How about some Devil's Advocate talk here.
You know. . with a few notable exceptions, I bet many of todays archers are as good or better than what we had back then. Times are different, things are different. What we expect is different.
Talk of shooting 80 yards. . . I did that in the 70's. Its a long shot. As long as you know to hold your arrow at the top of the bale and you get a good release, you were on paper (my set up, my bow). I could do it all day, and so could you once you had a plan.
Now, try that with no line to shoot from. . . is it really 80 yards or 83 yards.
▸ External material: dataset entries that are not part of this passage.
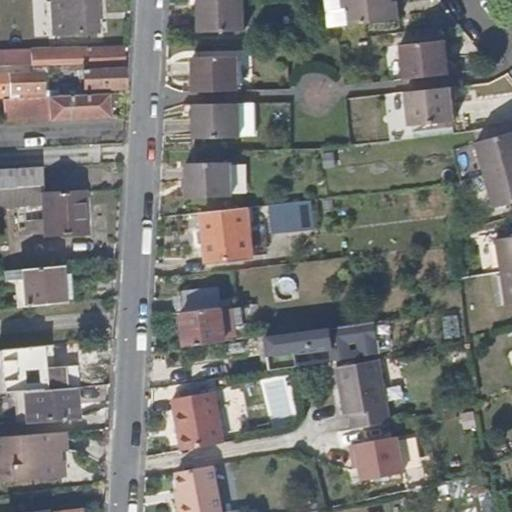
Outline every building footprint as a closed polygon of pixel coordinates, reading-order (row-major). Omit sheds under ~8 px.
[(100,0),(51,0),(54,33),(95,31),(95,10),(101,10),(100,0)] [(232,24),(231,0),(175,0),(176,5),(181,5),(182,25),(232,24)] [(351,0),(353,15),(404,8),(402,0),(351,0)] [(452,48),(450,26),(400,32),(403,66),(465,58),(464,50),(458,51),(458,48),(452,48)] [(122,64),(123,44),(30,48),(31,64),(31,69),(36,69),(47,68),(55,57),(85,56),(85,66),(122,64)] [(232,80),(231,47),(180,48),(181,68),(176,68),(175,75),(171,75),(171,83),(232,80)] [(0,65),(31,64),(30,48),(0,49),(0,65)] [(80,66),(85,66),(85,56),(55,57),(47,68),(80,66)] [(85,66),(80,66),(79,88),(122,86),(122,64),(85,66)] [(0,91),(37,90),(36,69),(31,69),(7,70),(0,70),(0,91)] [(460,90),(459,84),(403,91),(409,123),(454,118),(452,97),(456,97),(456,90),(460,90)] [(46,95),(2,98),(4,121),(49,119),(49,117),(105,114),(103,92),(46,95)] [(255,101),(241,102),(241,132),(255,133),(255,101)] [(241,132),(241,102),(204,102),(185,104),(185,111),(191,111),(191,115),(195,115),(195,136),(241,135),(241,132)] [(486,168),(511,160),(511,124),(477,134),(486,168)] [(228,188),(227,153),(182,155),(182,175),(177,176),(178,181),(171,182),(171,191),(228,188)] [(511,160),(486,168),(494,199),(511,193),(511,160)] [(40,165),(0,166),(0,185),(42,184),(40,165)] [(0,185),(0,203),(15,203),(41,202),(42,190),(42,184),(0,185)] [(42,190),(41,202),(45,229),(45,234),(84,231),(83,188),(42,190)] [(306,212),(305,195),(277,198),(278,206),(279,215),(306,212)] [(278,206),(277,198),(261,200),(262,208),(278,206)] [(45,229),(41,202),(15,203),(16,230),(45,229)] [(245,252),(241,202),(197,207),(201,257),(245,252)] [(502,268),(511,265),(511,237),(511,238),(510,233),(496,235),(502,268)] [(60,275),(59,263),(11,268),(14,305),(54,302),(72,300),(69,274),(60,275)] [(511,265),(502,268),(508,301),(511,299),(511,265)] [(173,310),(211,306),(209,284),(170,290),(173,310)] [(216,338),(211,306),(173,310),(177,343),(216,338)] [(443,315),(444,337),(460,336),(458,314),(443,315)] [(374,345),(369,316),(258,332),(263,363),(374,345)] [(66,384),(64,348),(44,349),(47,385),(66,384)] [(333,363),(338,386),(380,380),(375,354),(333,363)] [(108,383),(109,368),(83,370),(84,385),(108,383)] [(253,379),(246,398),(264,405),(271,387),(253,379)] [(388,417),(380,380),(338,386),(343,410),(349,410),(352,425),(388,417)] [(73,386),(24,390),(26,421),(75,417),(73,386)] [(221,440),(211,388),(169,396),(178,448),(221,440)] [(351,444),(397,434),(396,430),(350,439),(351,444)] [(62,450),(64,431),(6,435),(0,435),(0,479),(59,477),(59,451),(62,450)] [(360,464),(362,469),(402,460),(397,434),(351,444),(353,457),(359,456),(360,464)] [(404,468),(417,465),(413,436),(399,438),(404,468)] [(404,469),(402,460),(362,469),(363,477),(404,469)] [(220,511),(211,462),(173,470),(177,488),(179,501),(174,501),(175,511),(220,511)]
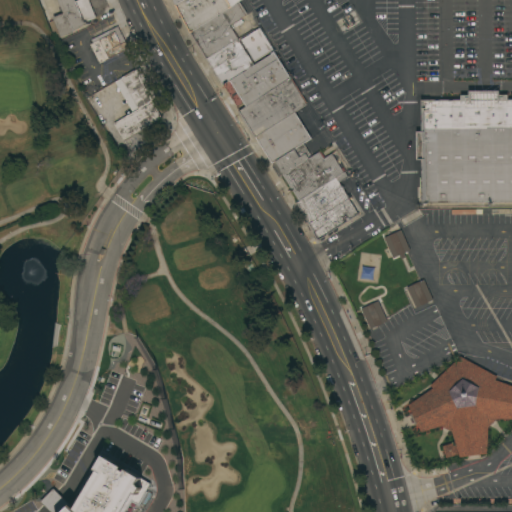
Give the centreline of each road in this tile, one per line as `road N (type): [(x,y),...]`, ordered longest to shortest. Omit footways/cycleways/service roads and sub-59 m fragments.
road 1 (residential): [(0,489),(40,450),(68,402),(105,256),(128,207),(152,177),(219,135)]
road 2 (secondary): [(356,393),(298,264)]
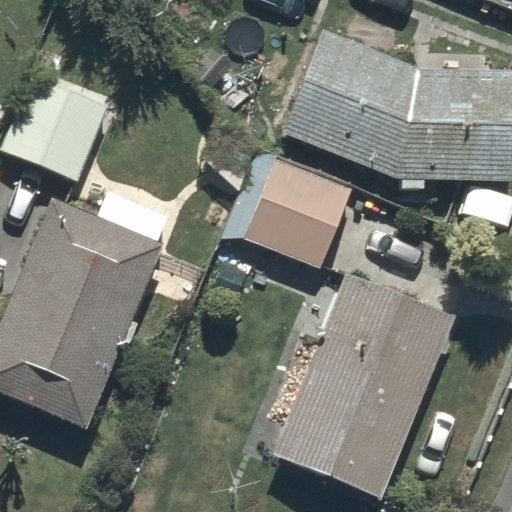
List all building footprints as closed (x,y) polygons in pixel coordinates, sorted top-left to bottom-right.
[(316,47),(273,152),(386,196),(394,196),(394,206),(416,207),(417,196),(501,201),(508,89),(413,84),(316,47)] [(21,82),(0,138),(0,166),(72,194),(103,114),(21,82)] [(253,160),(229,218),(249,226),(238,252),(313,283),(347,199),(253,160)] [(48,211),(0,323),(0,411),(79,444),(156,262),(148,258),(161,227),(102,202),(91,229),(48,211)] [(374,511),(444,334),(337,291),(265,475),(358,511),(374,511)]
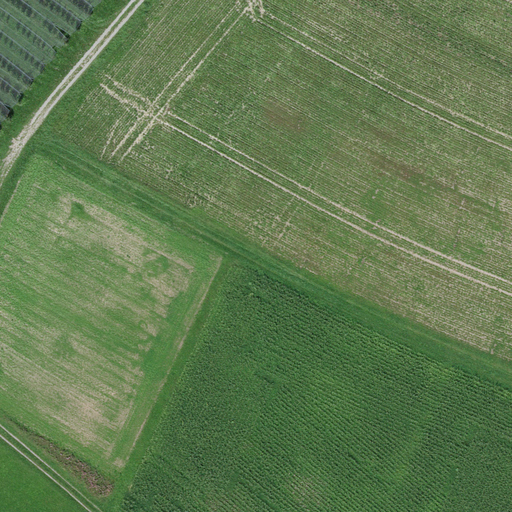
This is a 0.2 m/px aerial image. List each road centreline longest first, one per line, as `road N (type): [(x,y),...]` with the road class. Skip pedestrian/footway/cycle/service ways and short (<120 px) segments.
road 1 (track): [(511,373),(223,250),(28,134)]
road 2 (track): [(28,134),(143,0)]
road 3 (track): [(0,431),(94,511)]
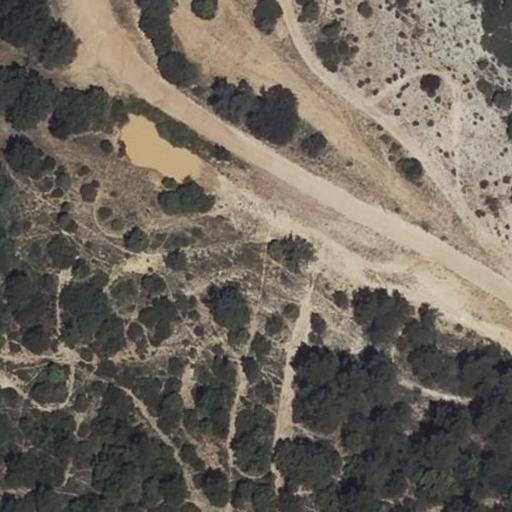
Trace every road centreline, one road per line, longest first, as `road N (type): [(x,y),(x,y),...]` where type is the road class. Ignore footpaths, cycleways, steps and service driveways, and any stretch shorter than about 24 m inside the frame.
road 1 (track): [(511,304),(138,86),(93,34),(79,0)]
road 2 (track): [(283,0),(310,57),(407,140),(511,260)]
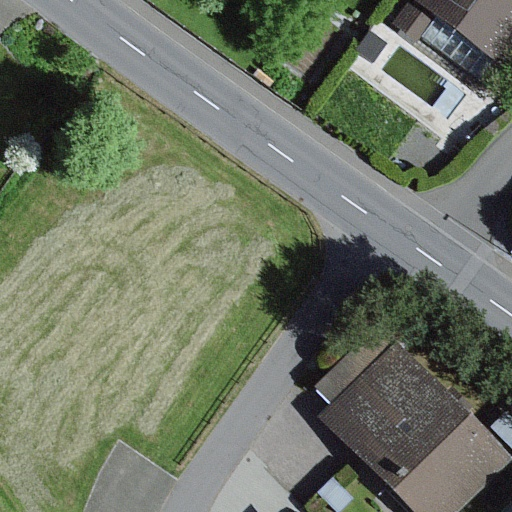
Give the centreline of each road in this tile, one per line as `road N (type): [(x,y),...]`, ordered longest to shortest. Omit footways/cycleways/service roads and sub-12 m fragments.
road 1 (tertiary): [(70,0),(379,225)]
road 2 (residential): [(379,225),(185,511)]
road 3 (residential): [(429,259),(511,156)]
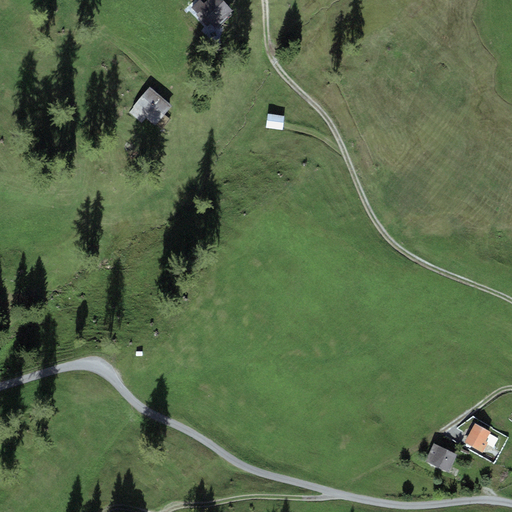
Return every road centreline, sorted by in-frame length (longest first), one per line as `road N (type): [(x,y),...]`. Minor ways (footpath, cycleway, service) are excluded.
road 1 (unclassified): [(511,504),(367,502),(253,470),(148,412),(89,365),(0,386)]
road 2 (track): [(511,300),(417,262),(378,226),(334,128),(269,54),(264,0)]
road 3 (track): [(165,511),(333,493)]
With that trajectory it matters a lot.
What they shot at field targets, at marked distances with aiming spots placed at paced off points etc does not equate to ability at game at unmarked distances.
Sure, a few did it and did it well. Most didn't, but they tried anyway. Good / bad ? not for me to say. That was then, this is now.
You hear of the long shots. How about the 100 plus yards at an elk by HH. He tells how he walked the arrow in. . that means he shot an arrow, saw it was low, held higher and shot another etc etc till he finally hit the elk. At over 100 yards away the elk had no clue he was being shot at.
Me and my guys stump shoot at insane targets, tiny, far, between trees, laying down, bouncing it in, all that.. . and we often hit the target. We would never (I hope) do that at a real critter... or would we ?
Critters are deer right ? is a chipmunk a critter ? a squirrel ? a prairie dog ? I know I have shot way too far at a squirrel and a prairie dog. Heck it's only a squirrel. How about a carp. . are they critters ?
Are the times really that different or have we just fine tuned what we do.
A lot to think about. Its winter. . we have the time.